Joe Fagan’s Story

Dundee Centre of Mission

I never thought change was possible, not after my life

Joe, aged 49 from Dundee, is one of the members of Pirate Monks, a counselling and recovery group run through our Dundee Centre of Mission.  

We are deeply grateful to Joe for sharing his story with us and demonstrating how the work of Church Army, in community, is genuinely transforming lives through the love of God in action!  

“From the age of 13 my life didn’t take the easy road. I got expelled from every primary school in Dundee because of my behaviour. 

It was my reading, writing, spelling. I could see the word in my mind but there was a lag between me thinking of a word, spelling, and writing it. I used to get put in the corner with a dunce hat on. That was back in the days like. 

So, you’ve got this peer pressure of being an absolute Wally right in front of the class, and I got bullied, heavily.  

My lunch money was stole off us, so I was picking apples and sandwiches out of the bin. Personally, I became numb. But when my sister got picked on, I just saw red and started hitting everybody.  

It ended up with me going to a residential school, but they reacted to my behaviour through restraining me – pressing my body to the ground and face against the carpet. I got friction burn on my face. I was 12.
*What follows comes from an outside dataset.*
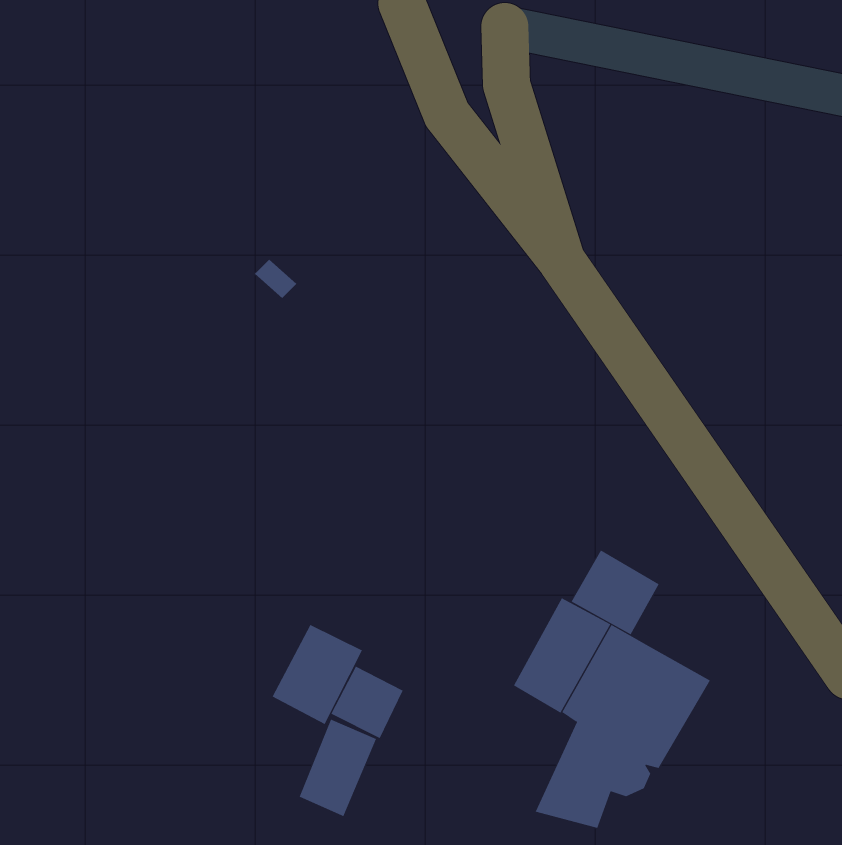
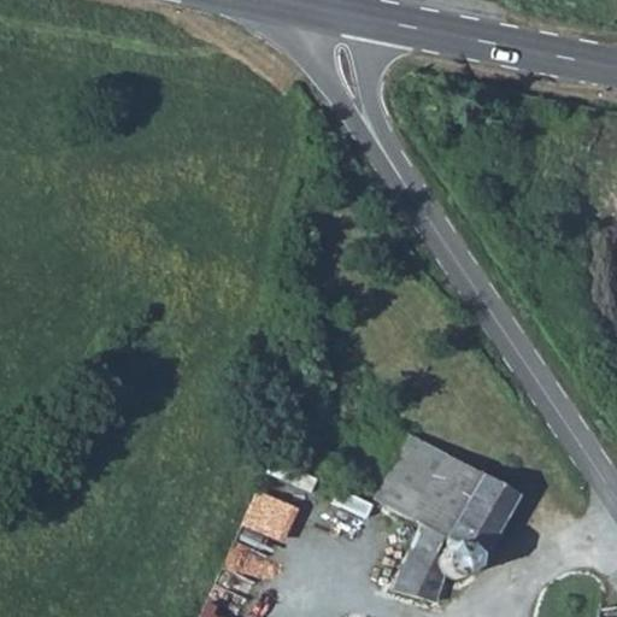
building: [571,550,659,635] -> none
building: [272,624,363,725] -> none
I thought everybody was against us.

I ran away every chance I got. I was in that first school for a year, before going to another residential school in Fife, and man was that experience horrific! If anything, I didn’t get a lot of education.  
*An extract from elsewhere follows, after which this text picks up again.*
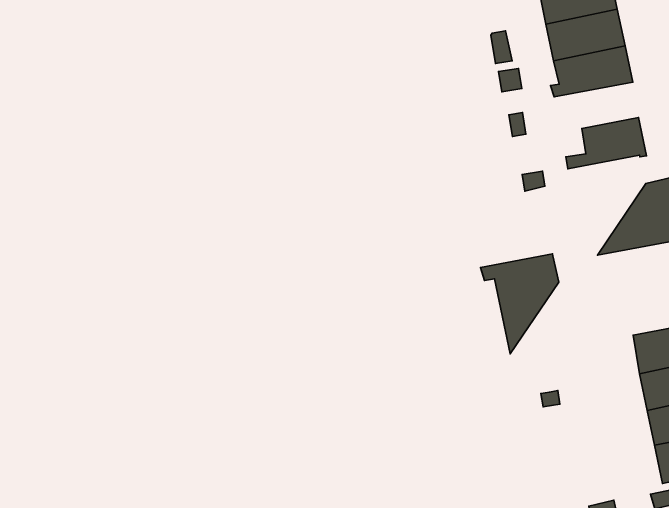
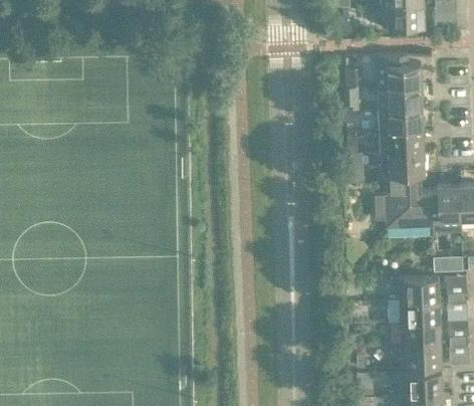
building: none -> [377,131,424,153]
building: [481,254,559,354] -> [378,174,422,228]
I was one of the 42 victims at that school who were mentally and physically abused. 

At the age of 16, I’d say I had the attitude of a 12-year-old. I left school and got involved with petty crime, smoking dope, and shoplifting.

And then at 17, everything fell like dominoes.

I was accused of an assault against a boy when I was 13. I tried to explain it to the Police, “I wasn’t there, it wasn’t me”, but that was a mistake. I thought I’d been at school but realised later I had been home. They classed it that I was lying to cover it up.  

When it came to court, the Sherriff asked, ‘What does your client plead?’. I tried to say, ‘not guilty’, but the Sherriff decided not to accept my plea and told my dad, ‘I’m classing your son as mentally disabled, so you assume responsibility and I suggest you plead guilty.’ Because I had lied about where I was.

He pleaded guilty. I got 18 months probation.

It eventually came to the stage that my family made the decision to ask me to leave, and I was on and off homeless from the age of 17 until I was 40, sleeping rough.

When you’re homeless in Dundee man, you get put on the waiting list by the council but that doesn’t mean you got a room that night. You wait a month, two months, until there is space on the list. But I was in and out because I was getting involved with crime. Mostly just breaches of the peace, getting drunk, some other stuff I’m not proud of.

I survived smoking a load of weed, drank, and was in and out of prison. I’d sleep wrapped in 3-4 layers of clothes, waking up to a sweat in the morning. I’d also go to the student housing accommodation and sleep underneath the staircase. The heating there was something lovely. It was like going from Scotland to Saudi Arabia. Landing on the carpet and just falling asleep.

It was 25 years before I got a bedsit in the posh end of Dundee where people drive the top of the range Range Rovers and have their hair and makeup done. I was like, I’m in heaven! 

I came into St. Luke’s Church for a food parcel, would you believe?  

I’d started that morning with whisky and weed before going up to the church, and was waiting there, looking like the Grim Reaper on holiday. And they invited me back!  

So I came back, came back, came back…and the darkness slowly went away.

I started coming to the services and after a year I felt like I wanted to give my life to Jesus Christ.   

I was taken down to Broughty Ferry Castle and was baptised in the Silvery Tay. I was dunked once, got up and went, “Holy ****”, so I was dunked twice!  

Everything changed. The anger I felt, and the anger I felt Dundee had towards me, had left. I was able to walk through the whole of town without getting picked on. People were actually helping me, instead of telling me, “Get away you wierdo!” And that was it, I mean, that’s what changed. 

I’d say the biggest thing my relationship with church has helped me with is forgiving people.  

I’ve got a lot of people to forgive, from before the age of 13, way up to the age of 40, my list is endless. But I think God’s got a lovely, mysterious way of popping people on your radar.  

For example, there was a guy that I met who used to bully me heavily, him and his brother. He turned up in front of me and my face went white! But I found myself praying for them. I was looking at myself the next morning as I was shaving going, ‘Is that me?’ But these things are up to Jesus now.”

Homelessness and Addiction are both major issues in the UK, with more people sleeping rough, and greater numbers of people either relapsing into addiction or increasing their alcohol intake to harmful levels.  

Because of this our work is more critical than ever, meeting people like Joe through practical and spiritual help, and demonstrating that God’s plan is that we all may have life and have it to the full!